Chemistry Page 2 / 6

This figure shows 3 pairs of pistons and cylinders. In a, which is labeled, “Charles’s Law,” the piston is positioned for the first cylinder so that just over half of the available volume contains 6 purple spheres with trails behind them. The trails indicate movement. Orange dashes extend from the interior surface of the cylinder where the spheres have collided. This cylinder is labeled, “Baseline.” In the second cylinder, the piston is in the same position, and the label, “Heat” is indicated in red capitalized text. Four red arrows with wavy stems are pointing upward to the base of the cylinder. The six purple spheres have longer trails behind them and the number of orange dashes indicating points of collision with the container walls has increased. A rectangle beneath the diagram states, “Temperature increased, Volume constant equals Increased pressure.” In b, which is labeled, “Boyle’s Law,” the first, baseline cylinder shown is identical to the first cylinder in a. In the second cylinder, the piston has been moved, decreasing the volume available to the 6 purple spheres to half of the initial volume. The six purple spheres have longer trails behind them and the number of orange dashes indicating points of collision with the container walls has increased. This second cylinder is labeled, “Volume decreased.” A rectangle beneath the diagram states, “Volume decreased, Wall area decreased equals Increased pressure.” In c, which is labeled “Avogadro’s Law,” the first, baseline cylinder shown is identical to the first cylinder in a. In the second cylinder, the number of purple spheres has changed from 6 to 12 and volume has doubled. This second cylinder is labeled “Increased gas.” A rectangle beneath the diagram states, “At constant pressure, More gas molecules added equals Increased volume.” — (a) When gas temperature increases, gas pressure increases due to increased force and frequency of molecular collisions. (b) When volume decreases, gas pressure increases due to increased frequency of molecular collisions. (c) When the amount of gas increases at a constant pressure, volume increases to yield a constant number of collisions per unit wall area per unit time.

Molecular velocities and kinetic energy

The previous discussion showed that the KMT qualitatively explains the behaviors described by the various gas laws. The postulates of this theory may be applied in a more quantitative fashion to derive these individual laws. To do this, we must first look at velocities and kinetic energies of gas molecules, and the temperature of a gas sample.

In a gas sample, individual molecules have widely varying speeds; however, because of the vast number of molecules and collisions involved, the molecular speed distribution and average speed are constant.

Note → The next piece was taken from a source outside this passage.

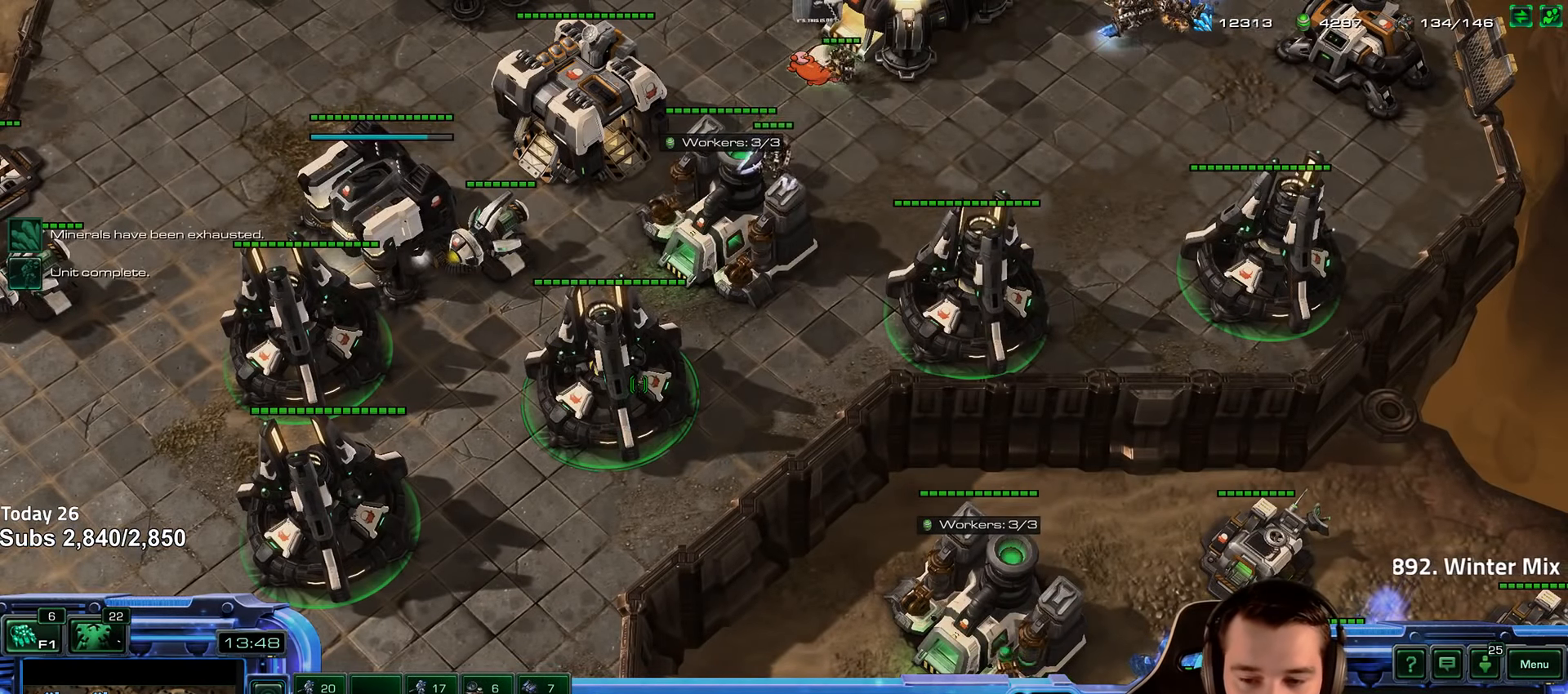
{"keys": [], "events": [[116, "shift", "down"], [250, "shift", "up"]]}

This molecular speed distribution is known as a Maxwell-Boltzmann distribution, and it depicts the relative numbers of molecules in a bulk sample of gas that possesses a given speed ( [link] ).

A graph is shown. The horizontal axis is labeled, “Velocity v ( m divided by s ).” This axis is marked by increments of 20 beginning at 0 and extending up to 120. The vertical axis is labeled, “Fraction of molecules.” A positively or right-skewed curve is shown in red which begins at the origin and approaches the horizontal axis around 120 m per s. At the peak of the curve, a point is indicated with a black dot and is labeled, “v subscript p.” A vertical dashed line extends from this point to the horizontal axis at which point the intersection is labeled, “v subscript p.” Slightly to the right of the peak a second black dot is placed on the curve. This point is labeled, “v subscript r m s.” A vertical dashed line extends from this point to the horizontal axis at which point the intersection is labeled, “v subscript r m s.” The label, “O subscript 2 at T equals 300 K” appears in the open space to the right of the curve. — The molecular speed distribution for oxygen gas at 300 K is shown here. Very few molecules move at either very low or very high speeds. The number of molecules with intermediate speeds increases rapidly up to a maximum, which is the most probable speed, then drops off rapidly. Note that the most probable speed, ν _p , is a little less than 400 m/s, while the root mean square speed, u _rms , is closer to 500 m/s.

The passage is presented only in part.